New York Gov. Andrew Cuomo announced drive-through coronavirus testing sites on Long Island, Staten Island and in Rockland County, among other measures he’s taking to combat the outbreak. 

Cuomo also said at a Monday press conference that he’s waiving all state park fees so that people are more encouraged to spend time outside in less densely packed areas.

In addition, Cuomo announced that at least 50 percent of state and local government employees must now work from home, and he said private businesses in the state should conduct the same practice when possible.

Eerie quiet at D.C. travel hub

The Main Hall of Washington’s Union Station, a major transportation hub in the nation’s capital, is mainly empty on Monday morning. Patrick Semansky / AP

VA records one death from coronavirus, 25 positive test results

The Department of Veterans Affairs says it has administered more than 100 tests for COVID-19, and recorded four positive results, 21 presumptive positive results and one death.

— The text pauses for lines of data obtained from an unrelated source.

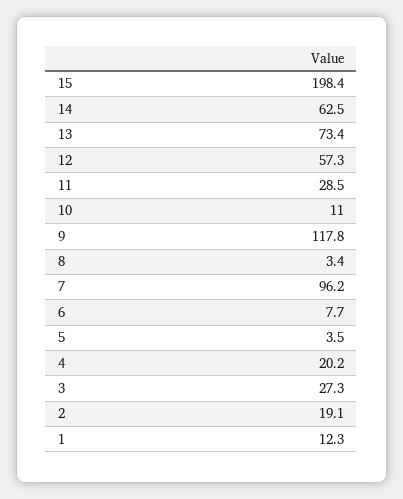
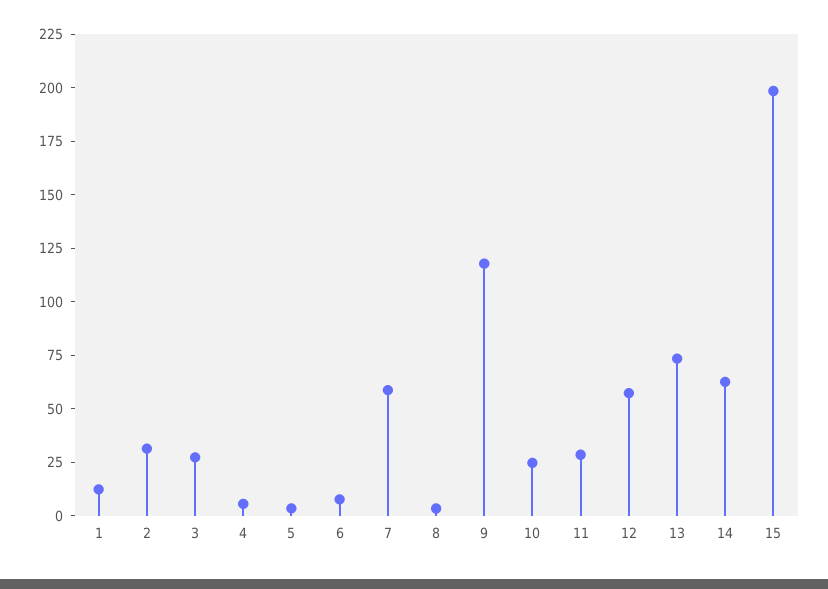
10: 11 -> 25
7: 96.2 -> 60
4: 20.2 -> 5
2: 19.1 -> 30

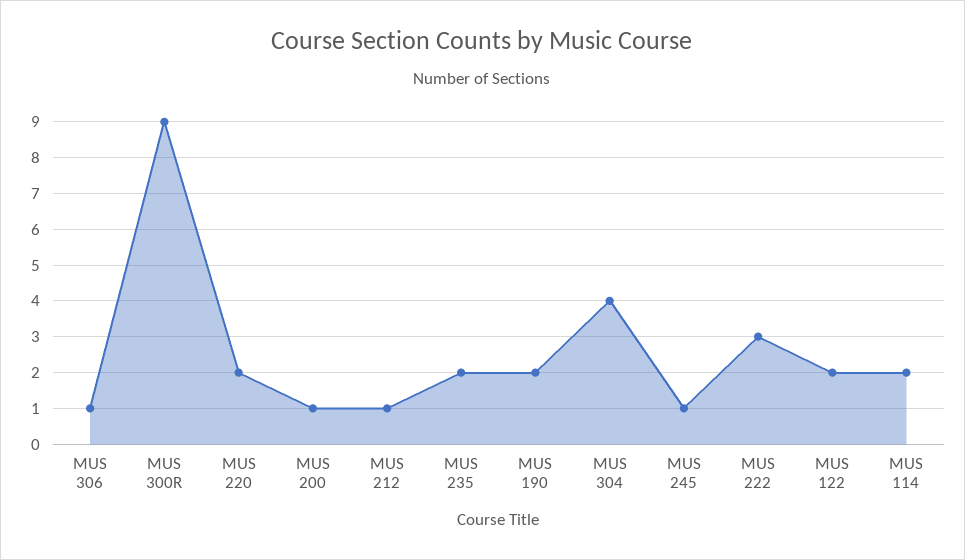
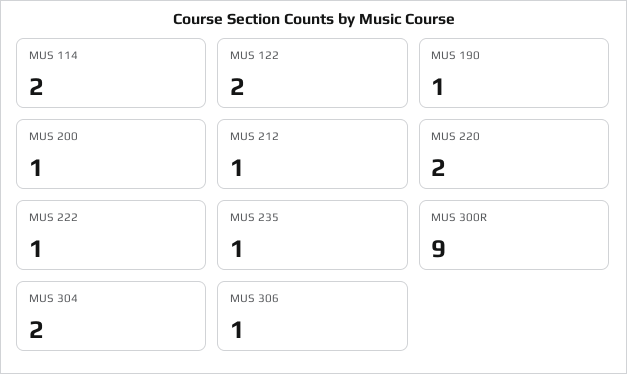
MUS 235: 2 -> 1
MUS 190: 2 -> 1
MUS 304: 4 -> 2
MUS 245: 1 -> none
MUS 222: 3 -> 1

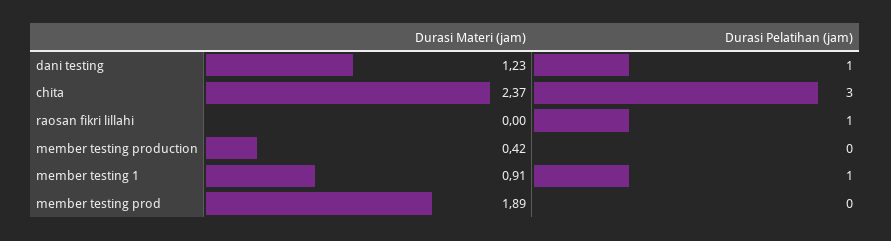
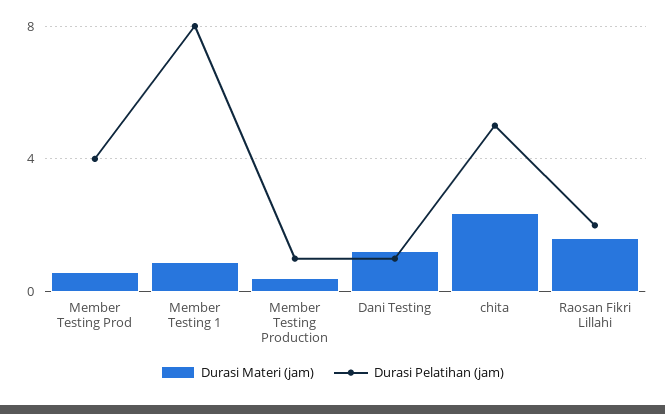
Durasi Pelatihan (jam), chita: 3 -> 5
Durasi Materi (jam), raosan fikri lillahi: 0 -> 1.5
Durasi Pelatihan (jam), raosan fikri lillahi: 1 -> 2
Durasi Pelatihan (jam), member testing production: 0 -> 1
Durasi Pelatihan (jam), member testing 1: 1 -> 8
Durasi Materi (jam), member testing prod: 1.89 -> 0.5
Durasi Pelatihan (jam), member testing prod: 0 -> 4

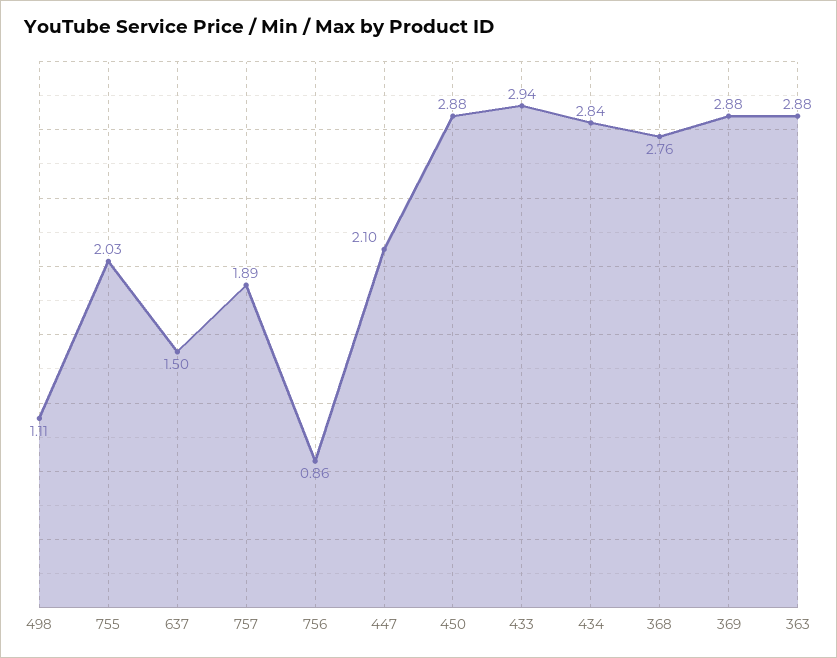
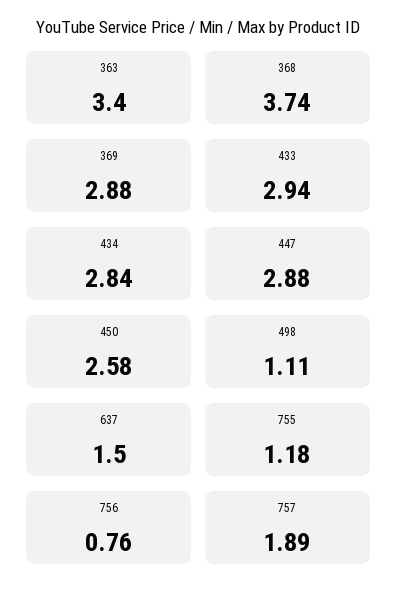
755: 2.03 -> 1.18
756: 0.86 -> 0.76
447: 2.1 -> 2.88
450: 2.88 -> 2.58
368: 2.76 -> 3.74
363: 2.88 -> 3.4

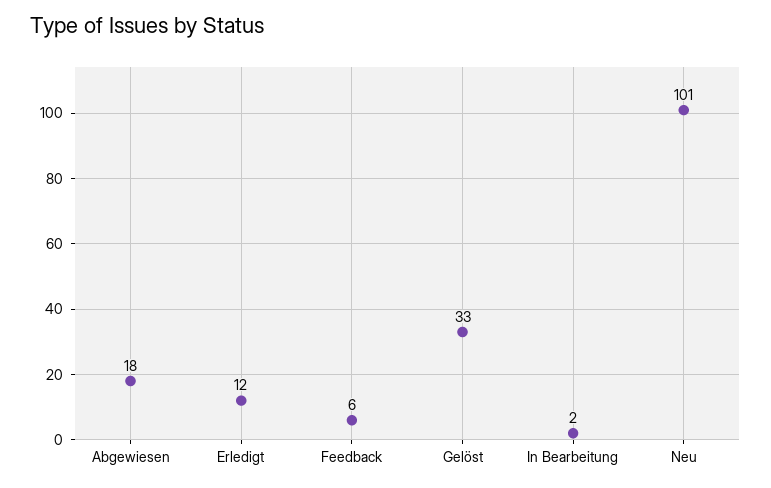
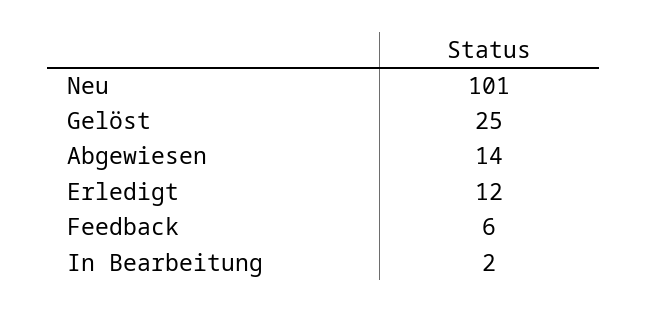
Abgewiesen: 18 -> 14
Gelöst: 33 -> 25

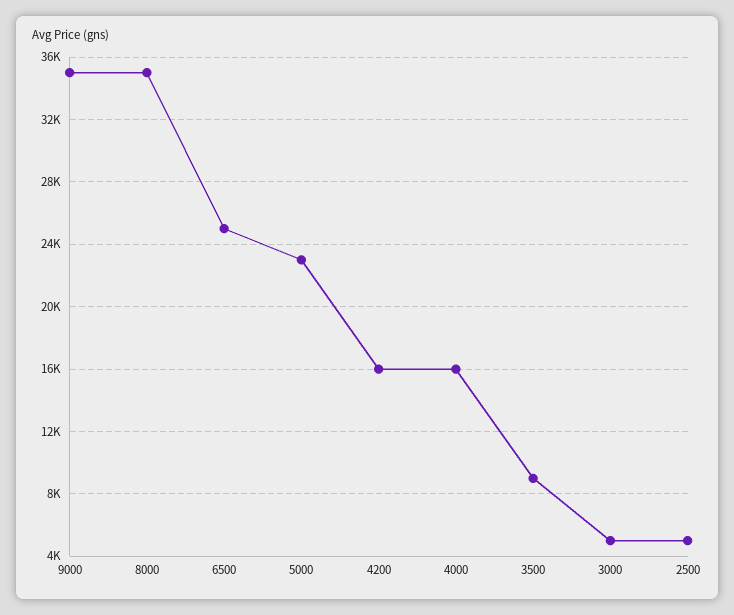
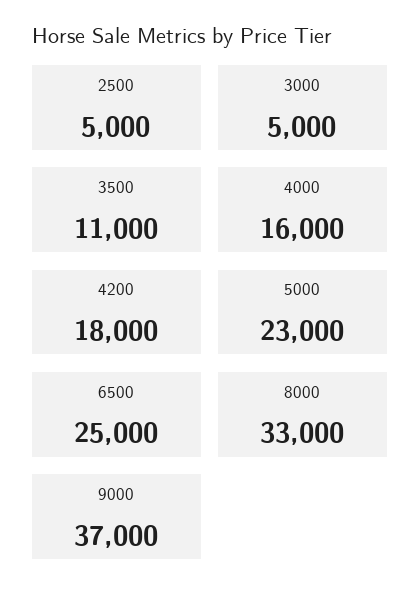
9000: 35000 -> 37000
8000: 35000 -> 33000
4200: 16000 -> 18000
3500: 9000 -> 11000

The death occurred on March 14 in the Portland, Oregon, VA system. The four confirmed cases are in Palo Alto, California; Southern Nevada; Denver and Maine. Two of the patients are home quarantined and two are inpatients.

The 21 presumptive positive cases, meaning positive pending Centers for Disease Control confirmation, are in New Orleans, Denver, Portland (Oregon), Washington State, Atlanta, Fresno, Sioux Falls, San Francisco, New York City, Tucson, Vermont, Cleveland and New York’s Hudson Valley.

The VA urges “any Veteran with symptoms such as fever, cough or shortness of breath [to] immediately contact their local VA facility. VA urges Veterans to call before visiting – you can find contact information for your closest VA facility.”